(Extracted data Opens)

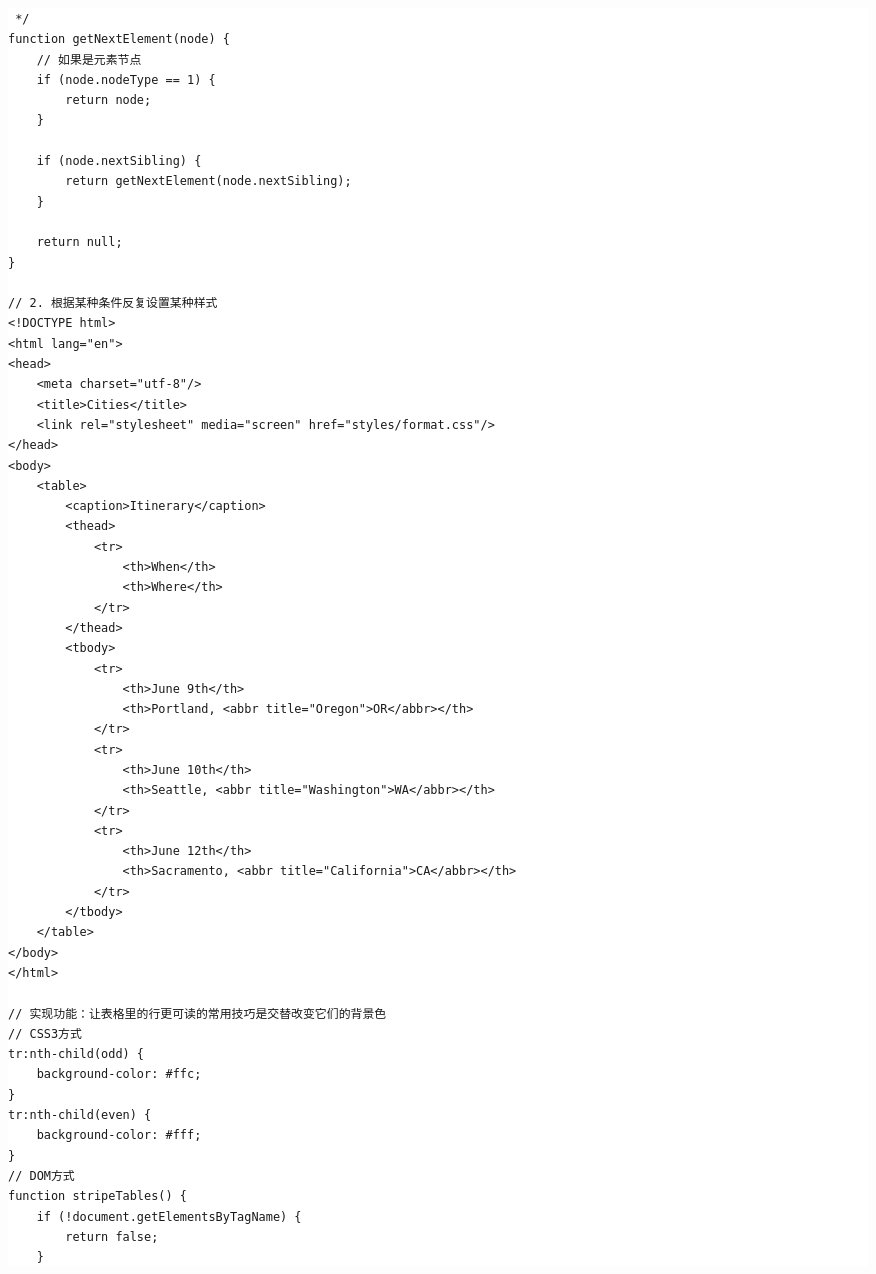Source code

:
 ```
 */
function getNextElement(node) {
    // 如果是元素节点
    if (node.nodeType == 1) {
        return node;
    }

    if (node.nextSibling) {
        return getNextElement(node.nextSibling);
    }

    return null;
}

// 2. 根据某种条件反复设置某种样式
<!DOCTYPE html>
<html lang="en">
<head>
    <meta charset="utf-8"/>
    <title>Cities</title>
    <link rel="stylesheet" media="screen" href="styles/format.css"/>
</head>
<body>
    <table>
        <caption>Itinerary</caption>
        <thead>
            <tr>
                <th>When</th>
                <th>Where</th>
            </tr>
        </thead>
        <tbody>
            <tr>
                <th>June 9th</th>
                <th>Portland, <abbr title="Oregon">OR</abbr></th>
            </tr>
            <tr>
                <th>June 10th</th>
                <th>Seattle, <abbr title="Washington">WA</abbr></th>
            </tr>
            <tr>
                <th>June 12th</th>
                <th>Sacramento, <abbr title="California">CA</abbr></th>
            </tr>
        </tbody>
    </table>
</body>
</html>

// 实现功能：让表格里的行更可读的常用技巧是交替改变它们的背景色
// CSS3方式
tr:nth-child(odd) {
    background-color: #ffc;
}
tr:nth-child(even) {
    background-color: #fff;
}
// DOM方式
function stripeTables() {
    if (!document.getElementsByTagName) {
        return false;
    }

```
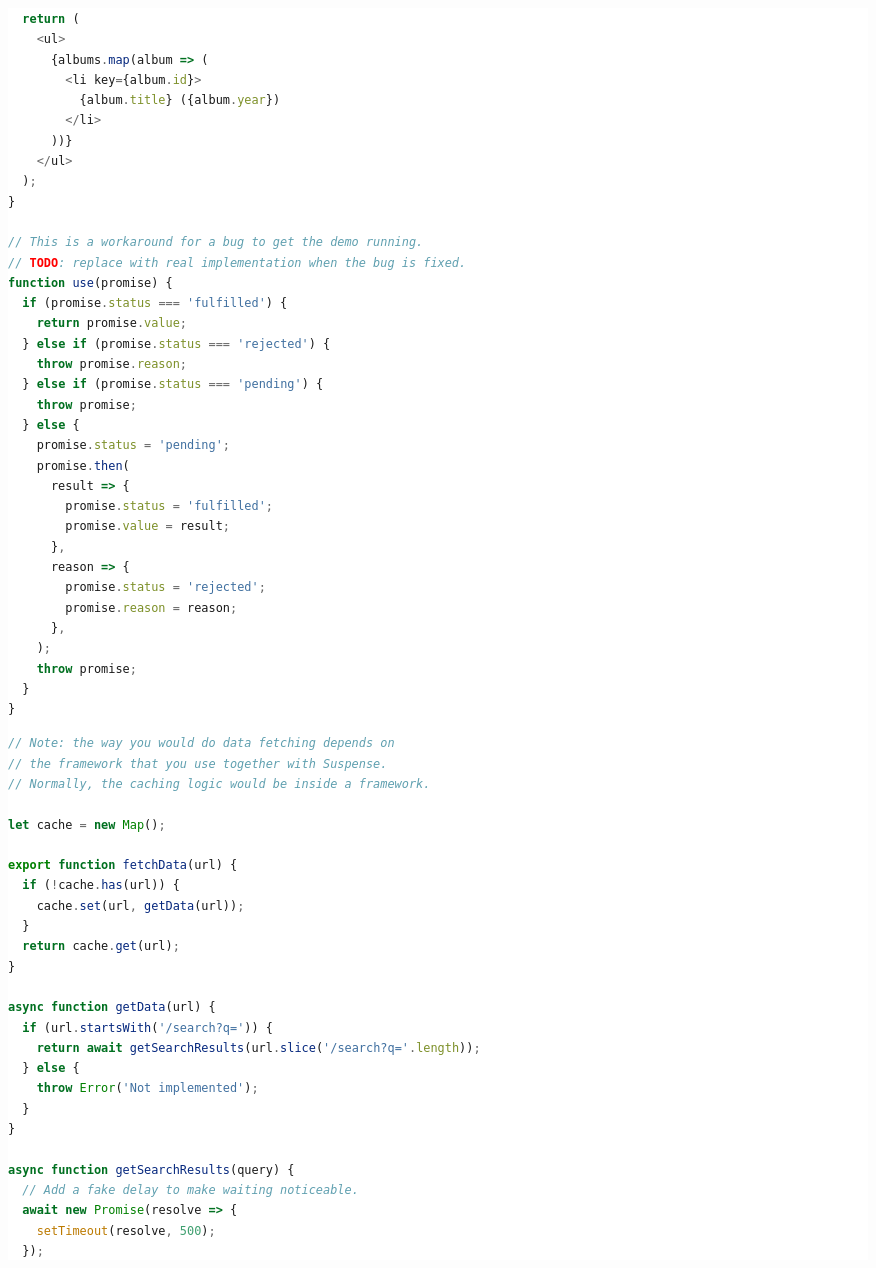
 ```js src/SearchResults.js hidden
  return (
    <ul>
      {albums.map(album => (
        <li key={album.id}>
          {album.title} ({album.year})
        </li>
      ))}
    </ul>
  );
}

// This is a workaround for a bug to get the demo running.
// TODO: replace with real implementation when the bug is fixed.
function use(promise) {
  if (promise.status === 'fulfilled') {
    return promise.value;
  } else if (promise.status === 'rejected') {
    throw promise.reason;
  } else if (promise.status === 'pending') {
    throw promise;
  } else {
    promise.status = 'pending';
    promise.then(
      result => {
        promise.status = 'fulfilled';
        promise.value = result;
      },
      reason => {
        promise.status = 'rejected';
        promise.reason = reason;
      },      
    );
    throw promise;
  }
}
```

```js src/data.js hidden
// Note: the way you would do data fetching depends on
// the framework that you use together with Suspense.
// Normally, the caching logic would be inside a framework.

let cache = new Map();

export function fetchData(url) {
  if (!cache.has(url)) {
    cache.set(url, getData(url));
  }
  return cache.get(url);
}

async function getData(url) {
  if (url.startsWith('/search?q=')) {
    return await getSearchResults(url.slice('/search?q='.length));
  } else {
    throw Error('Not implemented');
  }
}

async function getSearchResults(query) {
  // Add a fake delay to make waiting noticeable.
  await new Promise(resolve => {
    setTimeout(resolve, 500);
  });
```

(Extracted data Closes)

**Task description:** Return all lines in the entries above that carry the word "nextSibling".

**Written answer:**
    if (node.nextSibling) {
        return getNextElement(node.nextSibling);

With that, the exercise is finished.